In fact Kaname has been waiting ten years for Yuki's re-awakening, shielding her from the dark plans of the Vampire Senate - and the Vampire Hunters.
For Yuki is not the only one to re-awaken; Kaname's sinister arch-enemy, Lord Rido (one blue eye, one red) is intending to resurrect. This disc
reveals Kaname's true relation to Rido and the complex plotting and counter-plotting that has been going on behind the scenes of the vampire world.
Much of Vampire Knight's drama has centred on the love triangle with Yuki at its centre, and Kaname and Vampire Hunter, Zero Kiryu (Mamoru
Miyano/ Vic Mignogna) competing to win her heart. "The Yuki you once knew is gone," Yuki tells Zero, with devastating honesty, "because the vampire
Yuki completely devoured her." Zero almost falls apart, giving us confirmation of what we've suspected all along: he really is in love with Yuki,
even if he can't admit it to himself or to her.
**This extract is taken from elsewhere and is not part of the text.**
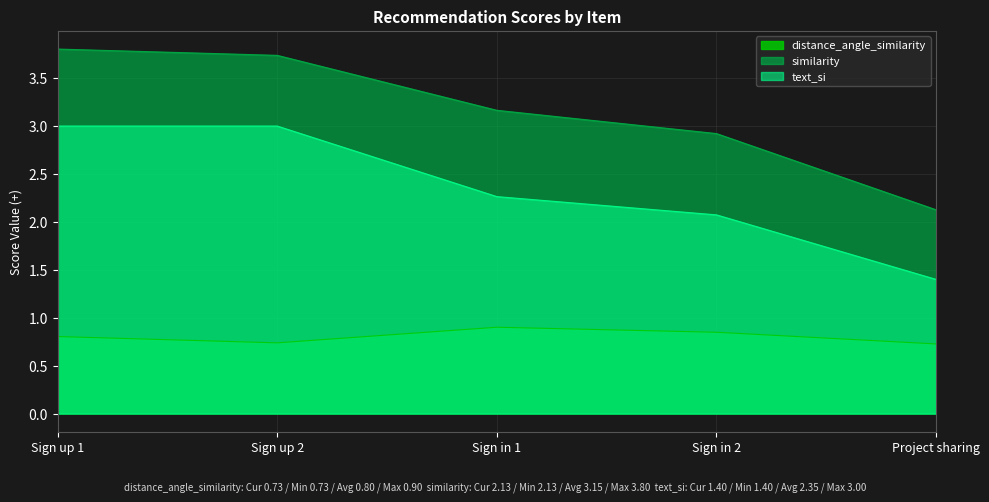

What is the label of the 1st point from the left?

Sign up 1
But it seems that he is also a pawn in the struggle for dominance between Kaname's faction, and the Vampire Senate and the Vampire Hunters. "You
are the only one," Kaname informs him, "who can rid me of Rido's curse." Something big is about to go down as Headmaster Kaien Cross orders the day
students to leave the academy as soon as possible; not for nothing is the third episode on this disc titled, 'Prelude To Battle.'
If one of the main faults with the first season of Vampire Knight was its tendency to rely on talky exposition at the expense of action, then this
sequel/ continuation more than compensates for its earlier sluggishness, as a complex history of lies, betrayal and heartache is revealed. And
although the re-awakened Pureblood vampire princess Yuki makes a less feisty heroine than her earlier human self, her tragic back story goes some
way to explain her vulnerability. Director Kiyoko Sayama doesn't shy away from evoking the sexual frisson of vampiric blood-drinking (after Yuki
re-awakens, she slakes her thirst by sinking her teeth into Kaname's neck, re-establishing the bond between them in a scene that - though in no
way gratuitous - is explicit in terms of erotic subtext).
The troubled atmosphere is greatly enhanced by Takefumi Haketa's subtle score. The composer, while making use of some of the more traditional musical
tropes that accompany tales of the creatures of the night, also creates simple yet effective effects with a cello melody in the minor key, or a solo
piano playing phrases reminiscent of a Chopin nocturne. It's a relief, in these days of excessively overblown and over-composed soundtracks, to encounter
a score where less is more - and all the more effective for it. Although as tensions rise and the mood darkens, the ominous sound of a pounding
heartbeat underscores the drama.
Set against a wintry backdrop of swirling snow and long dark nights, Vampire Knight Guilty counts as a guilty pleasure for fans of gothic romance
- although the more sceptical viewer may resist being seduced by the traditional tropes of vampire lore. It's worth mentioning that there are only
three episodes on this disc and, rather disappointingly, no extras - not even text-less versions of the opening and ending songs.